The ISO/IEC 19770-2 standard that defines the structure of SWID tags has taken a major step forward. The document went through its final review with all the participating countries and achieved unanimous approval.
With such strong country and organizational support behind the revision, the document has moved forward to the publication phase. At this point, ISO editors take over and ensure that t’s are crossed, i’s are dotted and that the document meets the editorial requirements specified by ISO/IEC.
The revision is a relative major revision and addresses scalability issues that limited software vendors from fully embracing the 2009 version. The way the scalability issues were addressed, it also improves the ability for tool vendors to consume and interpret the data.
Additionally, changes were made to the location where SWID tags are installed. These changes made it easier for software vendors to integrate tags into their solution regardless of the installation model they choose. The revised standard indicates that the SWID tag will be located in a directory named “swidtag” that is in the same directory tree as the products installation directory.

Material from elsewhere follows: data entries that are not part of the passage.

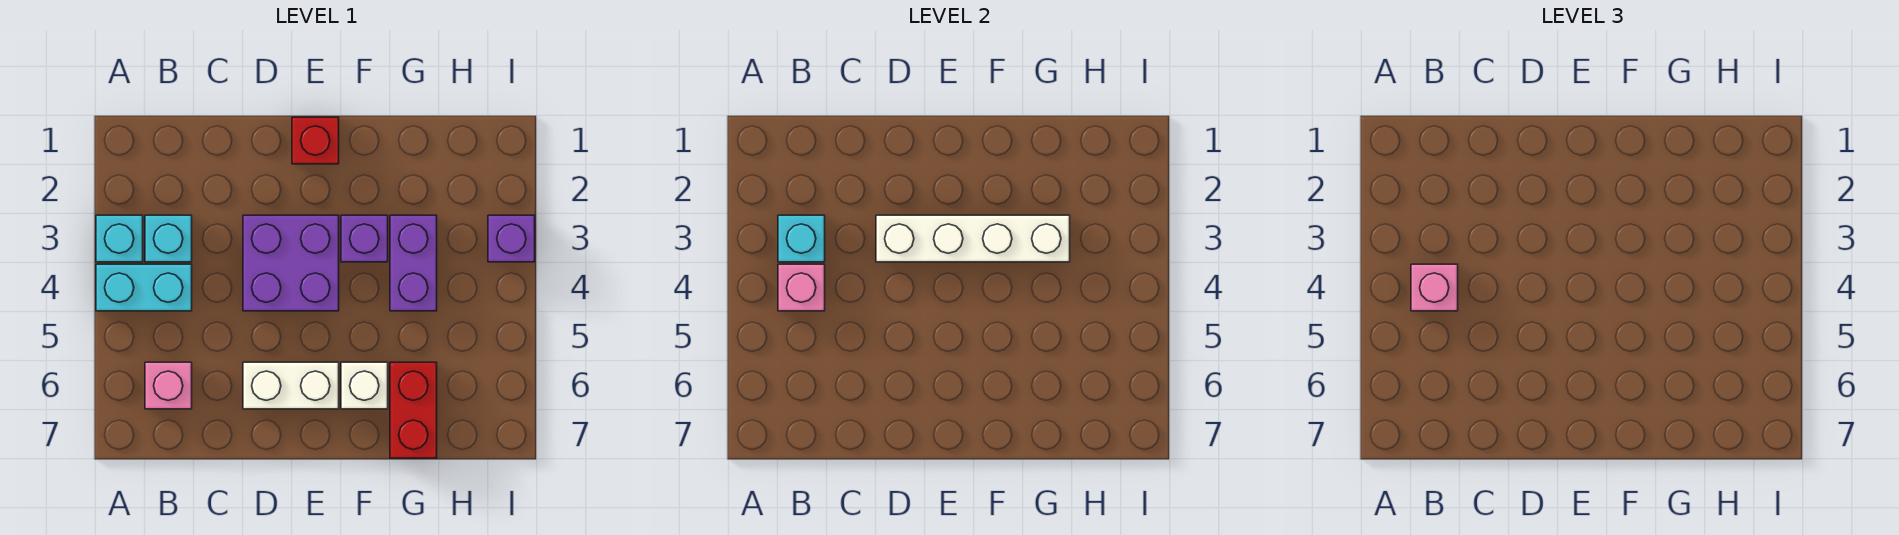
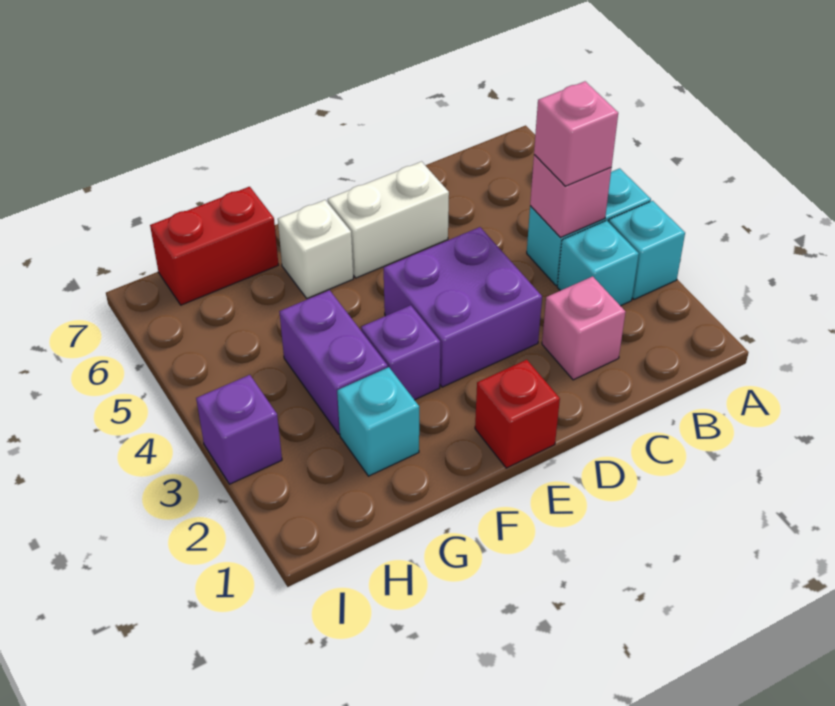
cyan brick B3 level 2 -> cyan brick G2 level 1
pink brick B6 level 1 -> pink brick C2 level 1
white brick D3:G3 level 2 -> none
red brick G6:G7 level 1 -> red brick G7:H7 level 1

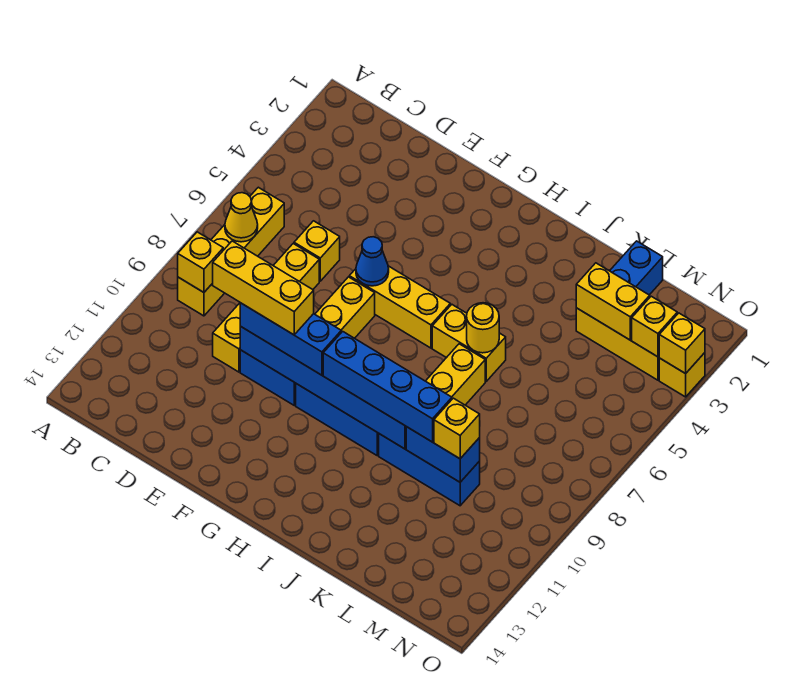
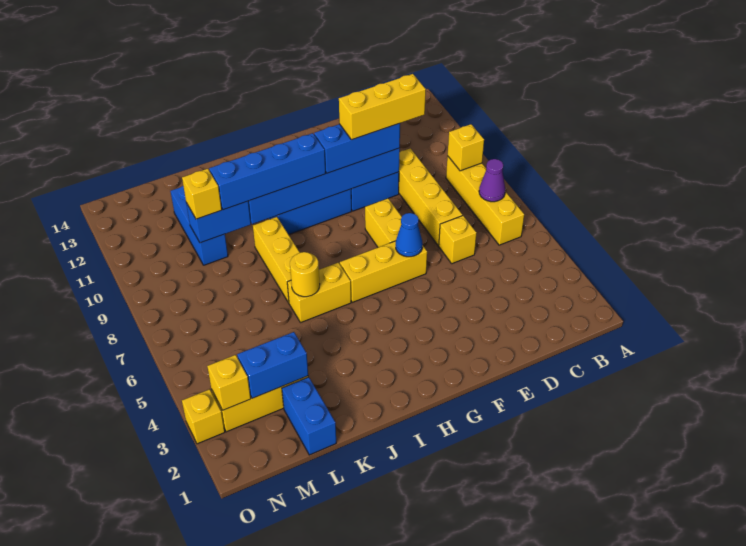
yellow cone B7 level 2 -> purple cone B7 level 2
blue brick J10:L10 level 1 -> blue brick L10:L12 level 1
yellow brick L3:M3 level 2 -> blue brick L3:M3 level 2
yellow brick O3 level 2 -> none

This allows copy installs, web component and other sandboxed software installs and installations by systems that otherwise might be restricted from writing into the common system locations that were specified in the 2009 revision.
You can download and review the XSD for this revision from ISO – http://standards.iso.org/iso/19770/-2/2015-current/schema.xsd.
You may also be able to download a NIST document that discusses usage scenarios and guidelines for creating SWID tags here – http://csrc.nist.gov/publications/PubsDrafts.html#NIST-IR-8060. Be aware, however that the NIST document is currently available for public review and may be removed while the document is going through an editing process. If the link does not work, search for NIST-IR-8060.